Because of the deficiencies of the Scotchcast material for the backseal process, an effort began to replace the material. For the new material, it would be desirable to have a coating composition, which in addition to meeting the requirements above, also is a one part, room temperature stable epoxy system possessing a much more rapid curing process to reduce cycle time. Ideally, the one-part epoxy system would have an indefinite pot life. Further, in view of the problems associated with the HHPA anhydride, it would be advantageous if the new material utilized a different curing method.
The requirement for a one-part epoxy coating composition can be met by the use of a photocopolymerizable composition. It is well known that mixtures of epoxies and hydroxyl containing materials can be radiation cured by the use of onium salts. The onium salts form stable formulations with epoxies and hydroxyl containing materials in an environment free of ultraviolet light radiation. When onium salts are radiated with ultraviolet light, a cationic catalyst composition is formed which cures the mixture. It is also known that the particular hydroxyl containing material selected as an ingredient in the radiation curable epoxy affects the cure rate and the properties of the cured material.

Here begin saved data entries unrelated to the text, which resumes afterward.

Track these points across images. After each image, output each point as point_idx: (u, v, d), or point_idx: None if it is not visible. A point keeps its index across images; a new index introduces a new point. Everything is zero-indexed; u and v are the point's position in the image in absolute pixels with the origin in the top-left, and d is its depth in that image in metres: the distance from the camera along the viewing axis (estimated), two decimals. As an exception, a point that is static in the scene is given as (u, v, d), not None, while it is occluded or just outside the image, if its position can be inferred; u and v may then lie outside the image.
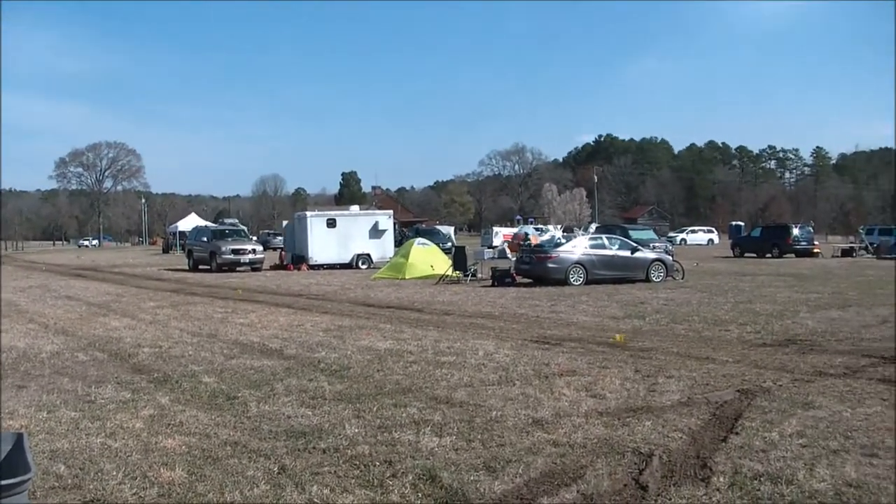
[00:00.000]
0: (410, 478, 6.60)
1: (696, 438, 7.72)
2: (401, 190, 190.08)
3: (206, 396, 9.96)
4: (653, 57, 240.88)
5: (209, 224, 66.38)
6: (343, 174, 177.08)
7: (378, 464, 6.99)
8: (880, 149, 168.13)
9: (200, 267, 42.11)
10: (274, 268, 41.89)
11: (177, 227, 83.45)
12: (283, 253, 44.39)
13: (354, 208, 49.18)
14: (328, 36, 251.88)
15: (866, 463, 6.86)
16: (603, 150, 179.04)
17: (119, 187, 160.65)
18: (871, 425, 8.09)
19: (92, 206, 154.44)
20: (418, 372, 11.42)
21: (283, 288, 28.85)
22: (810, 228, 59.03)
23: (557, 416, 8.64)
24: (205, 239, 43.29)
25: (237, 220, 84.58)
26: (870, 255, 51.44)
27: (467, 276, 30.65)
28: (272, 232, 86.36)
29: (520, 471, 6.75)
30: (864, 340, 14.18)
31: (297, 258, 41.83)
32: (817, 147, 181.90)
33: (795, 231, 52.54)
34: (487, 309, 20.31)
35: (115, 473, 6.81)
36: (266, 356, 13.07)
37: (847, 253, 53.53)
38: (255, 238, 55.17)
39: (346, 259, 41.57)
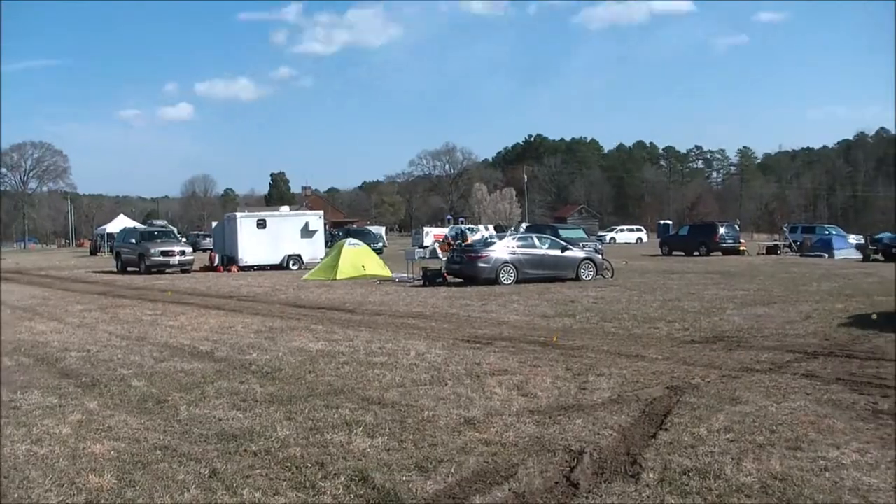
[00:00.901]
0: (342, 479, 6.59)
1: (627, 435, 7.82)
2: (331, 190, 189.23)
3: (135, 400, 9.84)
4: (583, 56, 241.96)
5: (138, 225, 65.45)
6: (272, 175, 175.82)
7: (310, 465, 6.97)
8: (803, 149, 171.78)
9: (129, 269, 41.45)
10: (204, 269, 41.42)
11: (105, 228, 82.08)
12: (212, 254, 43.92)
13: (284, 209, 48.89)
14: (246, 33, 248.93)
15: (791, 456, 7.00)
16: (533, 150, 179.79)
17: (44, 188, 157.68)
18: (795, 419, 8.26)
19: (16, 208, 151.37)
20: (350, 373, 11.40)
21: (213, 290, 28.57)
22: (736, 227, 59.89)
23: (489, 415, 8.69)
24: (133, 241, 42.64)
25: (166, 222, 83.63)
26: (794, 253, 52.39)
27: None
28: (202, 233, 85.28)
29: (452, 470, 6.77)
30: (788, 336, 14.45)
31: (227, 259, 41.43)
32: (743, 147, 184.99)
33: (722, 230, 53.30)
34: (419, 309, 20.32)
35: (41, 481, 6.72)
36: (196, 359, 12.95)
37: (772, 251, 54.52)
38: (184, 239, 54.48)
39: (277, 260, 41.26)
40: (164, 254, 39.94)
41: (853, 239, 58.84)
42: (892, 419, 8.25)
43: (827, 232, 59.75)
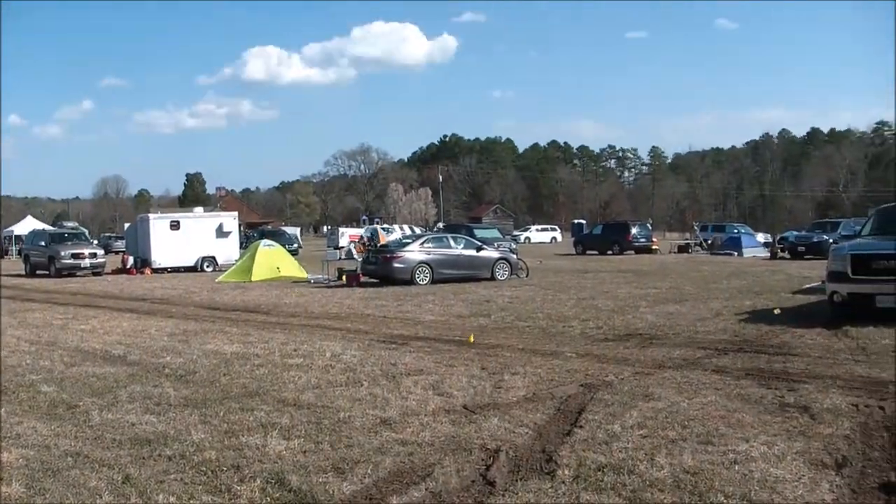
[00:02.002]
0: (259, 482, 6.55)
1: (542, 433, 7.89)
2: (246, 191, 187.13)
3: (45, 406, 9.64)
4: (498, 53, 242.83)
5: (47, 227, 63.96)
6: (187, 175, 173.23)
7: (225, 469, 6.91)
8: (712, 149, 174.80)
9: (38, 272, 40.47)
10: (116, 272, 40.64)
11: (12, 230, 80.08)
12: (125, 256, 43.13)
13: (199, 210, 48.28)
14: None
15: (702, 450, 7.14)
16: (448, 150, 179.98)
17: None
18: (706, 414, 8.43)
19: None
20: (265, 375, 11.32)
21: (125, 292, 28.12)
22: (649, 226, 60.95)
23: (405, 415, 8.70)
24: (42, 243, 41.69)
25: (77, 223, 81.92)
26: (704, 251, 53.28)
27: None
28: (114, 235, 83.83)
29: (368, 471, 6.77)
30: (699, 333, 14.72)
31: (139, 262, 40.75)
32: (654, 147, 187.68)
33: (635, 229, 54.06)
34: (334, 310, 20.27)
35: (-54, 491, 6.56)
36: (109, 363, 12.75)
37: (683, 249, 55.35)
38: (95, 241, 53.59)
39: (191, 262, 40.73)
40: (74, 256, 39.11)
41: (761, 237, 60.18)
42: (798, 412, 8.46)
43: (736, 231, 60.90)
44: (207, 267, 40.51)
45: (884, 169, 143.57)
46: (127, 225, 52.50)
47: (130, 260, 41.52)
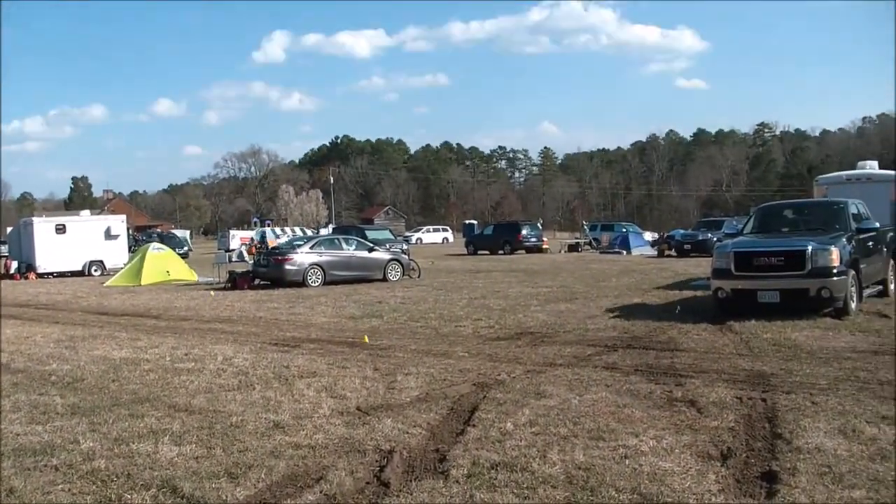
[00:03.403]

While there are prior art photocurable epoxy systems which are one part, room temperature stable compositions possessing a more rapid curing cycle than the Scotchcast material, they lack the physical properties which make Scotchcast attractive. After exhaustive experimentation, none of these existing photocurable epoxies tested possessed the required properties of a backseal material: low CTE, excellent solvent resistance and physical and thermal durability. Further, a problem with the use of a purely photocurable composition is that not all of the backseal material is accessible by light, particularly the material behind the crimp in the cap. Therefore, a purely photocurable composition would pose unacceptable risks to leave uncured epoxy in the cap.